## 課題 1
コリント伝道についての本文のうち、「コリント伝道で失意の中にいたパウロは、主からの御言葉によって勇気づけられました。」から「くのことを語りかけています。」までの部分を、一字も変えずに引用してください。
## 課題 2
コリント伝道についての本文にある「コリントの町は、アテネとは比べものにもならないほどのマンモス都市でした。」という一文を英語に訳してください。
## 課題 3
コリント伝道についての本文によると、コリントの町は何と呼ばれていましたか。

== 演習本文

コリント伝道で失意の中にいたパウロは、主からの御言葉によって勇気づけられました。

「ある夜のこと、主は幻の中でパウロにこう言われた。『恐れるな。語り続けよ。黙っているな。わたしがあなたと共にいる。だから、あなたを襲って危害を加える者はない。この町には、わたしの民が大勢いるからだ』。」(使徒言行録18911

「この町にはわたしの民が大勢いる」。この言葉は、あらゆる説教者の書斎の壁に大きく記されるべきだ、とある人が言っています。なぜなら、この励ましの御言葉がなかったなら、コリント教会は生まれなかったに違いないからです。この御言葉は、今日の私どもにも非常に多くのことを語りかけています。

コリントの教会は、原始教会の中でも最も規模の大きい、そして、最も活発な教会となりました。私どもはパウロが書いたコリントの信徒への二つの手紙から、この教会の内部にも様々な問題があった、ということばかり語りたがります。しかし、むしろ、この教会の存在の意義や周囲に与えた影響の大きさをよく考えなければ、見方が偏ります。パウロはこの教会を愛し、この教会に宛てて、実に四通もの手紙を書いているのです。

コリントの町は、アテネとは比べものにもならないほどのマンモス都市でした。「ギリシャの星」と呼ばれ、繁栄を極めていました。しかし、この町は同時に、様々な悪徳と虚栄の町としても、悪名が高かったのです。

====
== 資料

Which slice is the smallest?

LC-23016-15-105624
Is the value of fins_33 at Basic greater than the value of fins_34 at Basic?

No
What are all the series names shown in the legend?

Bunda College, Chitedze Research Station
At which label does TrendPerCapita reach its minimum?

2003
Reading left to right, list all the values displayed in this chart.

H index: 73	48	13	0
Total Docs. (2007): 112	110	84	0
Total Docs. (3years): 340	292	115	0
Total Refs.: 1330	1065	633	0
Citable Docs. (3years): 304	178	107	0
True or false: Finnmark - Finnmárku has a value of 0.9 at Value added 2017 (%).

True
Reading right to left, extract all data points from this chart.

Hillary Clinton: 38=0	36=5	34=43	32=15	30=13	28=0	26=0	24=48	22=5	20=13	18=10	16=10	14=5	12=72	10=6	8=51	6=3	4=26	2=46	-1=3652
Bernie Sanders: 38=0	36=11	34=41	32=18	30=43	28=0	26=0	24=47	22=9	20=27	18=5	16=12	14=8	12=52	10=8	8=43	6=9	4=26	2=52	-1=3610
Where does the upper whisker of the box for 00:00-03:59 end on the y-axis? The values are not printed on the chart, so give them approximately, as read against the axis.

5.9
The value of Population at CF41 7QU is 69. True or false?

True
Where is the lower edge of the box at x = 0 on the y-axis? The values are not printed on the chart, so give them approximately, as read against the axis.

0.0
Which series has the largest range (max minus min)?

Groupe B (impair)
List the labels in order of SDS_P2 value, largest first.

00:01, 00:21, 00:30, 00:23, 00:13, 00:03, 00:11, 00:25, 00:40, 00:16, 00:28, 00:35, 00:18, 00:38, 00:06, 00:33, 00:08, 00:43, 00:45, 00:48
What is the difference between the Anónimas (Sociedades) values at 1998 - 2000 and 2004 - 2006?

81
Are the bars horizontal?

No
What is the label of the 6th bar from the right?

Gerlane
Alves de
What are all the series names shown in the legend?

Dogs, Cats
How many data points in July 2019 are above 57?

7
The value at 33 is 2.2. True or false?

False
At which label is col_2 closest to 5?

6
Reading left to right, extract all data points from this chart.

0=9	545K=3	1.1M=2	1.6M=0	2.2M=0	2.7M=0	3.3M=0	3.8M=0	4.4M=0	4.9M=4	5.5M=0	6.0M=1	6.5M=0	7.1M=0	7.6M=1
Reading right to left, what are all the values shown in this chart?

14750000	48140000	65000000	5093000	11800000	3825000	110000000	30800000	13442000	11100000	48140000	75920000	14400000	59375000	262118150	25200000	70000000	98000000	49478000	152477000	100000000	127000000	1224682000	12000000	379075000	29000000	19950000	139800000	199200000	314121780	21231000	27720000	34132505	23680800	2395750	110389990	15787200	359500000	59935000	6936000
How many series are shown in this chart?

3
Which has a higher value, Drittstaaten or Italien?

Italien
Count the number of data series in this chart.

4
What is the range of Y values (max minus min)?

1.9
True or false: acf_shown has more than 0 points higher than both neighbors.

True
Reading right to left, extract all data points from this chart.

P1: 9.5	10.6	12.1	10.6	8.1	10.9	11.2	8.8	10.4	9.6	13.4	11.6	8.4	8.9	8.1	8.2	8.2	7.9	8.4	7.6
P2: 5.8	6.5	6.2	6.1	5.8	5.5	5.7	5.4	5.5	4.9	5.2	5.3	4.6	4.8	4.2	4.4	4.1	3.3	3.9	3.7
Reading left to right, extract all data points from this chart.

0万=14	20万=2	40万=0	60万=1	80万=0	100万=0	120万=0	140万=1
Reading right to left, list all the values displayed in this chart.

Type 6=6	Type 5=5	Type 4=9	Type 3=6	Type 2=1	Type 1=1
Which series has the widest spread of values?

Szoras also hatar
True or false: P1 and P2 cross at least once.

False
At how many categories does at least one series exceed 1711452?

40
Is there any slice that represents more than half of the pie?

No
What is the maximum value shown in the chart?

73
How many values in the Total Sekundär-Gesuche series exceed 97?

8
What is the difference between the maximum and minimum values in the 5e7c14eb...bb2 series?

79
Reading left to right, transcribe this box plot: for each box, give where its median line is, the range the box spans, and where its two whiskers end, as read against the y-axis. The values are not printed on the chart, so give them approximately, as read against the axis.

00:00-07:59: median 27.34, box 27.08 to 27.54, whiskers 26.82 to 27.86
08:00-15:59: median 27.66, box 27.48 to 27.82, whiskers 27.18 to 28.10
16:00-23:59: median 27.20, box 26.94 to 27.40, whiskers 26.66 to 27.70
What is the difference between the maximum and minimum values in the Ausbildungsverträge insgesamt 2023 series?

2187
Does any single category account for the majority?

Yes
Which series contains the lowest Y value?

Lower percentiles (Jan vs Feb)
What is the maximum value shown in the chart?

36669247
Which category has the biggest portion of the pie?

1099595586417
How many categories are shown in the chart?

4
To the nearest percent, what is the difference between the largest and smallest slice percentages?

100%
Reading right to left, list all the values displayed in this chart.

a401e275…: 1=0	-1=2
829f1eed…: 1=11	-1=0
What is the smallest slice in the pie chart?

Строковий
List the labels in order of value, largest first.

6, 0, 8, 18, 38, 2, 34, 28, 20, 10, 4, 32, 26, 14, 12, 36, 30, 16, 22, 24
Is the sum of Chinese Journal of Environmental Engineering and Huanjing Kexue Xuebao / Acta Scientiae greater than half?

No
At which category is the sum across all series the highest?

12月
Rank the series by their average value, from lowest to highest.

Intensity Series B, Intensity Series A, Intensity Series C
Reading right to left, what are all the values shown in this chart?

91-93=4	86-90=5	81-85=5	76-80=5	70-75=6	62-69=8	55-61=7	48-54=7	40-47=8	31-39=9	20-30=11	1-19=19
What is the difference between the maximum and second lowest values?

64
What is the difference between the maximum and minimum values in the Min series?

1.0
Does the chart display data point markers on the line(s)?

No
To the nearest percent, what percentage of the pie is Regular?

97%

====

## 解答 1
コリント伝道で失意の中にいたパウロは、主からの御言葉によって勇気づけられました。

「ある夜のこと、主は幻の中でパウロにこう言われた。『恐れるな。語り続けよ。黙っているな。わたしがあなたと共にいる。だから、あなたを襲って危害を加える者はない。この町には、わたしの民が大勢いるからだ』。」(使徒言行録18911

「この町にはわたしの民が大勢いる」。この言葉は、あらゆる説教者の書斎の壁に大きく記されるべきだ、とある人が言っています。なぜなら、この励ましの御言葉がなかったなら、コリント教会は生まれなかったに違いないからです。この御言葉は、今日の私どもにも非常に多くのことを語りかけています。

## 解答 2
The city of Corinth was a mammoth city, so large that Athens could not even compare with it.

## 解答 3
「ギリシャの星」と呼ばれていました。